The Worldwatch Institute has been monitoring and analyzing World Summit preparations over the past several months. Seven members of the Institute's staff and board were non-governmental delegates to the Summit. Christopher Flavin, the Institute's President, and several of his colleagues have returned to Washington and are prepared to provide analysis and commentary on the Summit's outcome. The Institute's assessment includes:
- The agreement reached in Johannesburg is weak on targets and timetables. It will also be more difficult to enforce as it lacks sanctions for noncompliance. (To the contrary, such sanctions were included in a world trade agreement struck last year.) The question now is whether government leaders will enact and enforce laws needed to make the vision of a sustainable world a reality.
- World Summit deliberations revealed widening splits between nations. Europe, for example, is now far more willing than the United States to adopt tough new environmental standards. The divide is even greater between industrial and developing countries on the question of economic assistance for reducing poverty. The next few years will reveal whether progress over the past two decades toward multilateral cooperation on pressing environmental and social issues will continue.

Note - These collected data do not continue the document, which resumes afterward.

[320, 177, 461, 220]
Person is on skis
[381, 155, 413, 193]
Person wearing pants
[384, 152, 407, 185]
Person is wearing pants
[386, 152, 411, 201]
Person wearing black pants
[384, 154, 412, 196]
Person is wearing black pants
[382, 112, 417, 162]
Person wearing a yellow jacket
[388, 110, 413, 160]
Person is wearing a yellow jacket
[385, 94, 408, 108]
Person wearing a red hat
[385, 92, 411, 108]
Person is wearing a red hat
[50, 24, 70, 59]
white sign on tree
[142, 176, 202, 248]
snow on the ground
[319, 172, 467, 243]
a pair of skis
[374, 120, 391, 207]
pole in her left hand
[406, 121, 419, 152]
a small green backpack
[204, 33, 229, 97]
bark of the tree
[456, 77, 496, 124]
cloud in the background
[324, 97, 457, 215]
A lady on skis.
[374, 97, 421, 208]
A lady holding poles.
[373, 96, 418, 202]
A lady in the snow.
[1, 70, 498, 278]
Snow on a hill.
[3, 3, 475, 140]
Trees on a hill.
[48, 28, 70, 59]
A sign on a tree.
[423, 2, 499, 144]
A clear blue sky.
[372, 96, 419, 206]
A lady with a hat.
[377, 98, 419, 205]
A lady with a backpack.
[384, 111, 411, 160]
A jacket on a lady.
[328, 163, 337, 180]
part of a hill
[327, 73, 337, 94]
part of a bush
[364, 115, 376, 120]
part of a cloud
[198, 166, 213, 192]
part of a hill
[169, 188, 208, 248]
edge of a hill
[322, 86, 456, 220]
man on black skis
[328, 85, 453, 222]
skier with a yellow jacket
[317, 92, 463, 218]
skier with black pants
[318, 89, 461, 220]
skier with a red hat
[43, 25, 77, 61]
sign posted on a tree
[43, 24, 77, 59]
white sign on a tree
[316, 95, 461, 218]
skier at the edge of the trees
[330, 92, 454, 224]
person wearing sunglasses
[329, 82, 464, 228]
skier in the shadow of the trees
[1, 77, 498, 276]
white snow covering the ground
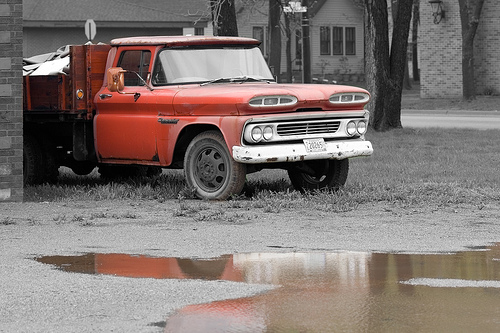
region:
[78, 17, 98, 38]
Back of a stop sign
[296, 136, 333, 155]
Front license plate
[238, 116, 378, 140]
Front grill with headlights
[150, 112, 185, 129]
Manufacturer's logo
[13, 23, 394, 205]
Old pick-up truck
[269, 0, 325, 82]
Street sign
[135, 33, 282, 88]
Windshield made of tinted glass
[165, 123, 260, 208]
An almost flat passenger front tire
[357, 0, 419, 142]
Mature tree with split trunk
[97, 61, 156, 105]
Passenger side view mirror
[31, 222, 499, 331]
pool of water on the ground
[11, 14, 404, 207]
old red pickup truck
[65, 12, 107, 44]
stop sign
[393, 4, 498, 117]
building made of brick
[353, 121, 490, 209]
grass on the ground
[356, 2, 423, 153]
tree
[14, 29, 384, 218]
rusty pickup truck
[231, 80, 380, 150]
two sets of headlights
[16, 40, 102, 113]
the bed of truck is full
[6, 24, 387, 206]
truck parked next to a brick building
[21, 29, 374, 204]
Old red pick up truck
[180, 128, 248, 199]
Dirty black truck tire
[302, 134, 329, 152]
Black and white license plate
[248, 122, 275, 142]
Pair clear round headlights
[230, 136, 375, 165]
Chipped white truck bumper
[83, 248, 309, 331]
Reflection of truck in water puddle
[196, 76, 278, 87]
Windshield wipers on truck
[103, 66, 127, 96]
Orange sideview truck mirror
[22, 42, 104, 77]
Cargo on pickup truck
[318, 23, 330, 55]
Rectangle house window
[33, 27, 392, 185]
Old red truck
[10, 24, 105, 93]
Debris in a truckbed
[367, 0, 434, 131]
Tree in the background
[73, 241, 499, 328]
Puddle on the road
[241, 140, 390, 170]
Rust on a truck's bumper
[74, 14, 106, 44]
The back of a stop sign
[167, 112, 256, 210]
black tire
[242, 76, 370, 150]
a red truck's grill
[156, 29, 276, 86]
light reflected off of a windshield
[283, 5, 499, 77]
houses in a neighborhood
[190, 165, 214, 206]
wheel of a car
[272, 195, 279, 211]
part of the grass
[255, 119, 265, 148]
light of a car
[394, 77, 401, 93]
stem of a tree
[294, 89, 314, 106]
bonnet of a car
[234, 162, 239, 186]
tire of a car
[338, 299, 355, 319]
section of small water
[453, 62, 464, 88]
edge of a building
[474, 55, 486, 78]
part of a building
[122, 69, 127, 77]
part of a side mirror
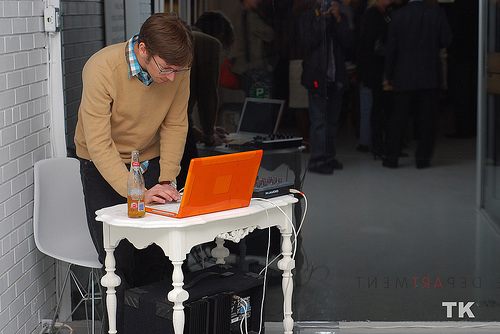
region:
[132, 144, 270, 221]
plastic laptop computer colored orange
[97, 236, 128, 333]
white table leg with ornate scrolling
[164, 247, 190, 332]
white table leg with ornate scrolling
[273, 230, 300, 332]
white table leg with ornate scrolling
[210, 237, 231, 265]
white table leg with ornate scrolling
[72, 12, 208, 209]
person wearing a brown sweater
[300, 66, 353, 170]
pair of blue jeans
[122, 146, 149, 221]
glass bottle with liquid in the bottom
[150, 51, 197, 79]
pair of black eye glasses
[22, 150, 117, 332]
chair with white plastic seat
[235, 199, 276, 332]
white cord leading down from the table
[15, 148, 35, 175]
brick in the wall painted white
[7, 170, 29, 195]
brick in the wall painted white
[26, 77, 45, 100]
brick in the wall painted white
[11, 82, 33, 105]
brick in the wall painted white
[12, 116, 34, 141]
brick in the wall painted white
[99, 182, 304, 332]
a white table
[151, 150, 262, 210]
an orange laptop on the desk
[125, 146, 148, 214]
a bottle on the table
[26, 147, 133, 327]
a white chair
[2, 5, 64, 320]
a white brick wall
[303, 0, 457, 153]
people standing in the building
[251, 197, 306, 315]
cords connected to the laptop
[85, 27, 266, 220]
a man looking at a laptop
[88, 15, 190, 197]
a man in a brown sweater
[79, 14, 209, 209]
a man who is wearing glasses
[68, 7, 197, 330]
This is a person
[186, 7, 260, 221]
This is a person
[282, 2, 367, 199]
This is a person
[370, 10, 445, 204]
This is a person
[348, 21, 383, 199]
This is a person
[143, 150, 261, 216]
an orange laptop on a desk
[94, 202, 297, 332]
a white desk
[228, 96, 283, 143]
a white laptop on a desk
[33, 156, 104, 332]
a white plastic chair with metal legs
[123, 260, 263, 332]
a black suitcase underneath a desk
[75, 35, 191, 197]
man wearing a light brown sweater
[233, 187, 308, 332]
white plugs and wires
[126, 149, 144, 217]
a juice bottle on a desk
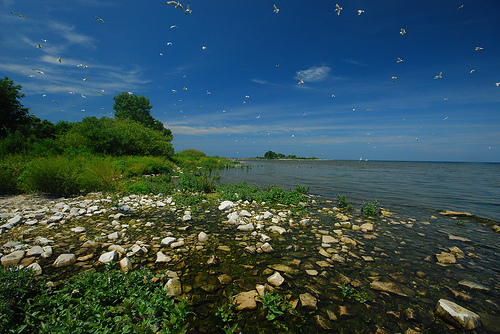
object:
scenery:
[0, 0, 500, 332]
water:
[248, 167, 315, 182]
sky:
[0, 0, 500, 162]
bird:
[334, 3, 343, 16]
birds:
[469, 69, 475, 73]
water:
[373, 159, 499, 194]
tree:
[112, 91, 173, 135]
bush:
[18, 154, 128, 199]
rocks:
[433, 298, 482, 331]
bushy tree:
[0, 75, 36, 138]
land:
[0, 191, 174, 209]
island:
[256, 150, 319, 159]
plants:
[229, 289, 265, 310]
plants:
[218, 201, 234, 211]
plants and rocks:
[0, 187, 499, 333]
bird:
[273, 4, 280, 13]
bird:
[357, 10, 364, 16]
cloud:
[293, 66, 331, 89]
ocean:
[239, 161, 499, 217]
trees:
[52, 115, 176, 159]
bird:
[399, 28, 406, 36]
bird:
[396, 57, 403, 63]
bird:
[433, 70, 442, 80]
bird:
[475, 47, 483, 52]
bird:
[391, 76, 397, 82]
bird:
[166, 0, 189, 15]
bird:
[94, 16, 106, 24]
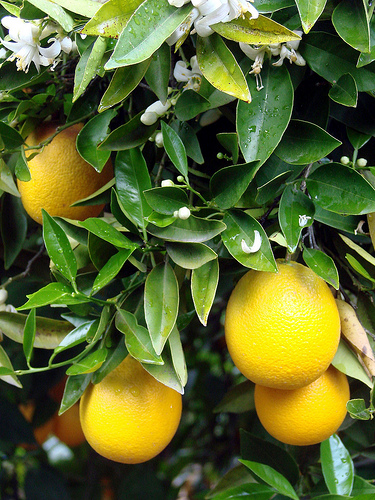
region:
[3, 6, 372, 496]
lemons in a tree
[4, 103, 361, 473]
four lemons hanging from a tree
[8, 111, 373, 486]
four lemons color yellow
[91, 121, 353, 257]
green leaves of a lemon tree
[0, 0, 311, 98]
white flowers of a lemon tree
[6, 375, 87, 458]
two are lemons behind the leaves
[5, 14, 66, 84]
a white flower on a lemon tree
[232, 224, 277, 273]
a white petal on a green leaf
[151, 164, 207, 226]
small flower buttons color white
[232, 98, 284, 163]
drops of water on a leaf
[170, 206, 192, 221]
A white flower bud.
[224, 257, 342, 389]
A yellow type rounded fruit.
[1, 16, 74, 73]
A blooming white flower.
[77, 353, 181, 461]
An yellow rounded fruit.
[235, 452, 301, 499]
A green leaf hanging from vegetation.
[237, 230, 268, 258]
A part of a white flower petal.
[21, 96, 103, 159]
A part of a green stem of the vegetation.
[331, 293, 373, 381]
A yellowing leaf from the vegetation.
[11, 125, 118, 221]
a yellow rounded fruit.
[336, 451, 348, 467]
A water droplet on a green leaf.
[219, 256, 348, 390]
orange on a tree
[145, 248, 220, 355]
green leaves on a tree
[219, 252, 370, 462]
a couple of oranges on a tree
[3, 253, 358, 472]
a group of oranges on a tree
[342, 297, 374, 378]
a spotted leave on the tree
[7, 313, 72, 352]
a light green leaf on a tree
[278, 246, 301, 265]
stem of a orange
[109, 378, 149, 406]
drops of water on the orange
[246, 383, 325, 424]
shodow of a orange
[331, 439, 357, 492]
drops of water on a leaf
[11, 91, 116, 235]
orange surrounded by green leaves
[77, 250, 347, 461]
oranges hanging from tree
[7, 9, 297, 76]
white blossoms over and under leaves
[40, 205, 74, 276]
pointy leaf with drops of water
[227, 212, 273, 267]
white petal resting on leaf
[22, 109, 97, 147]
green branch in front of orange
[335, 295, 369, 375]
curled tan leaf with black spots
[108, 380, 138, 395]
drops of water on an orange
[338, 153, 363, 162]
two white buds on either side of stem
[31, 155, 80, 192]
porous texture of orange peel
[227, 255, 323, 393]
orange colored fruit handing from tree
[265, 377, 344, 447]
orange colored fruit handing from tree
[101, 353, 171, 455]
orange colored fruit handing from tree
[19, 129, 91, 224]
orange colored fruit handing from tree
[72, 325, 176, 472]
orange colored fruit with green leaves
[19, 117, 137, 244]
orange colored fruit with green leaves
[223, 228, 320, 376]
orange colored fruit with green leaves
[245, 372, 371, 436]
orange colored fruit with green leaves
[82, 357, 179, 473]
orange fruit with green leaves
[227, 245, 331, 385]
orange fruit with green leaves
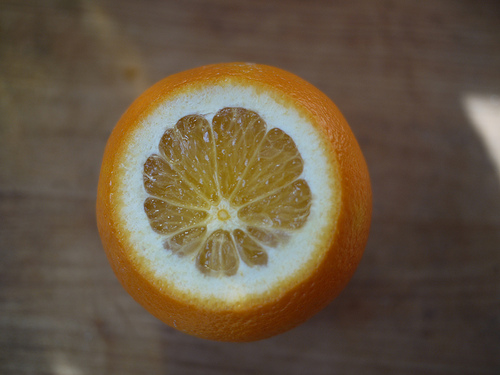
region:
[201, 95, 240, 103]
The inner white skin of an orange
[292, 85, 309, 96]
The outer skin of an orange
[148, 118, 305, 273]
The top of an orange cut off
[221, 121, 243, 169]
The inside of an orange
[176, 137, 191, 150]
Light reflecting on orange inside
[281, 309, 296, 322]
Shadow cast on outer skin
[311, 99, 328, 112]
Light reflecting on outer skin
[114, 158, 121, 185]
Lapping of outer and inner skin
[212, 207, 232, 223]
Inner core of orange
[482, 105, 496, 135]
Reflection of light on surface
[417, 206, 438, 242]
part of a table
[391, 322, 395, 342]
side of a table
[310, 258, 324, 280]
part of an apple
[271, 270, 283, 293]
part of an orange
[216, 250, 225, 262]
side of an orange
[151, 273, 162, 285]
edge of an orange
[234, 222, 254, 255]
side of an orange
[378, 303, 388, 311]
part of a surface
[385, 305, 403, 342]
edge of a surface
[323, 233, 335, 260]
side of an orange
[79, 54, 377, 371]
a slice of orange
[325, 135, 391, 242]
orange's skin is textured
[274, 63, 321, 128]
orange's skin is textured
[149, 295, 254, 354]
orange's skin is textured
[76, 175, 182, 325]
orange's skin is textured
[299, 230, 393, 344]
orange's skin is textured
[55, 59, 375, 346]
piece of an orange on table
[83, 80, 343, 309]
part of an orange sliced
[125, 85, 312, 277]
white rind of the orange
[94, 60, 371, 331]
orange rind of the orange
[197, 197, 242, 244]
white center of the orange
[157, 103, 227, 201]
fruit of orange inside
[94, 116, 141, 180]
two different shades of orange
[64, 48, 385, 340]
orange cut in half on table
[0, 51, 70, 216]
wooden table by orange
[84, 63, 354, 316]
perfectly sliced orange piece on table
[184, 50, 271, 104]
orange's skin is textured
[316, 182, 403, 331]
orange's skin is textured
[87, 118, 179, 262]
orange's skin is textured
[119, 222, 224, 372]
orange's skin is textured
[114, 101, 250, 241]
the orange has pulp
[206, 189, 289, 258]
the orange has pulp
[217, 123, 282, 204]
the orange has pulp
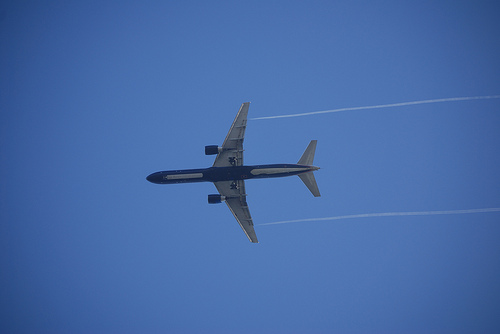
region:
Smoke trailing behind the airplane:
[246, 94, 498, 121]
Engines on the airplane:
[203, 142, 224, 204]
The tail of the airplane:
[297, 139, 322, 196]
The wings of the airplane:
[214, 102, 257, 242]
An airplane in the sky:
[147, 101, 320, 241]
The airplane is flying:
[146, 102, 323, 243]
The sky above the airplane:
[1, 1, 498, 333]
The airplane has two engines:
[206, 144, 222, 205]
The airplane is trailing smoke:
[147, 102, 320, 244]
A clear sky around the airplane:
[0, 1, 498, 333]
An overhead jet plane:
[35, 28, 497, 331]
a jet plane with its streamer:
[69, 55, 498, 318]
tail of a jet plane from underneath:
[285, 125, 332, 223]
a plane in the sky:
[90, 92, 440, 299]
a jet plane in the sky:
[85, 90, 449, 279]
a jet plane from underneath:
[95, 95, 489, 263]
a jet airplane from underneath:
[57, 93, 470, 265]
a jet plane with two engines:
[61, 91, 443, 272]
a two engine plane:
[52, 93, 497, 253]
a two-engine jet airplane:
[57, 91, 498, 267]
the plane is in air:
[136, 131, 326, 218]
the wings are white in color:
[208, 116, 277, 238]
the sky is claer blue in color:
[304, 47, 421, 94]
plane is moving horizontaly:
[173, 115, 335, 228]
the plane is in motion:
[144, 117, 311, 229]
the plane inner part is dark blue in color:
[147, 153, 346, 207]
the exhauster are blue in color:
[203, 142, 251, 157]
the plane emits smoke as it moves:
[338, 92, 463, 127]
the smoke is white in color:
[376, 84, 467, 133]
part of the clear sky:
[27, 80, 114, 138]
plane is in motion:
[158, 120, 336, 288]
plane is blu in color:
[151, 121, 276, 218]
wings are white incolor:
[203, 112, 263, 234]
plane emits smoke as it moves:
[221, 94, 353, 251]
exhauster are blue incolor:
[195, 139, 232, 153]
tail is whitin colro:
[304, 133, 327, 199]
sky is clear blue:
[50, 141, 91, 221]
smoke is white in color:
[258, 98, 365, 131]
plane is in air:
[146, 124, 311, 240]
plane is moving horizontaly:
[126, 146, 376, 287]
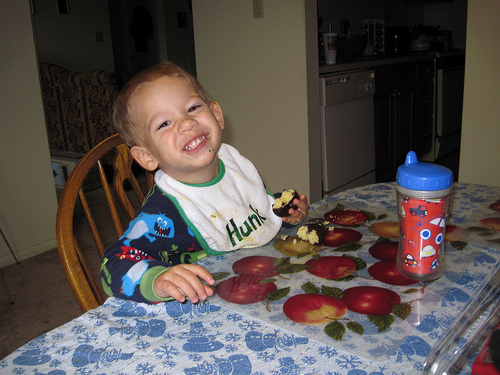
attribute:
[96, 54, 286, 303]
kid — small, white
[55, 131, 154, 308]
chair — large, brown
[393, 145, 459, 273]
cup — tall, large, red and blue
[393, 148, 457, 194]
cup lid — large, round, blue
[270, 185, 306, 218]
food — white, crushed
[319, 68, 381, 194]
machine — large, white, square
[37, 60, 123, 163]
couch — large, floral, cloth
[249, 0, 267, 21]
light switch — small, square, white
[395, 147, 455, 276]
sippy cup — red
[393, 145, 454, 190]
lid — blue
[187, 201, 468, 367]
place mat — clear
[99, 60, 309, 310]
boy — small, smiling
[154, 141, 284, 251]
bib — large, thin, white, white, lined in green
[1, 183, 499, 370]
tablecloth — blue and white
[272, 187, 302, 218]
bowl — small, black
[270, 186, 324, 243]
egg — scrambled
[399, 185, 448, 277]
cup — clear, plastic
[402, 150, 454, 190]
sippie lid — blue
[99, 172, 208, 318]
pajamas — monster, blue, green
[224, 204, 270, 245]
hunk — green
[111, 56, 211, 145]
hair — short, curly, blonde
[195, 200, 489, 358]
place mat — clear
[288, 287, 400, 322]
apple — red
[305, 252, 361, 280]
apple — red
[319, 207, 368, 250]
apple — red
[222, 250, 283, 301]
apple — red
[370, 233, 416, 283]
apple — red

- A vigorous debate over renewable energy lasted right up to the end of the Summit, with Europe and several Latin American countries arguing for a firm commitment to move away from fossil fuels. Although the United States, China, and OPEC were ultimately successful in weakening this provision, the fact that the debate progressed as far as it did reflects strengthened confidence in the ability of new energy technologies to move quickly into the marketplace, a perspective that was shared by many industry representatives in Johannesburg.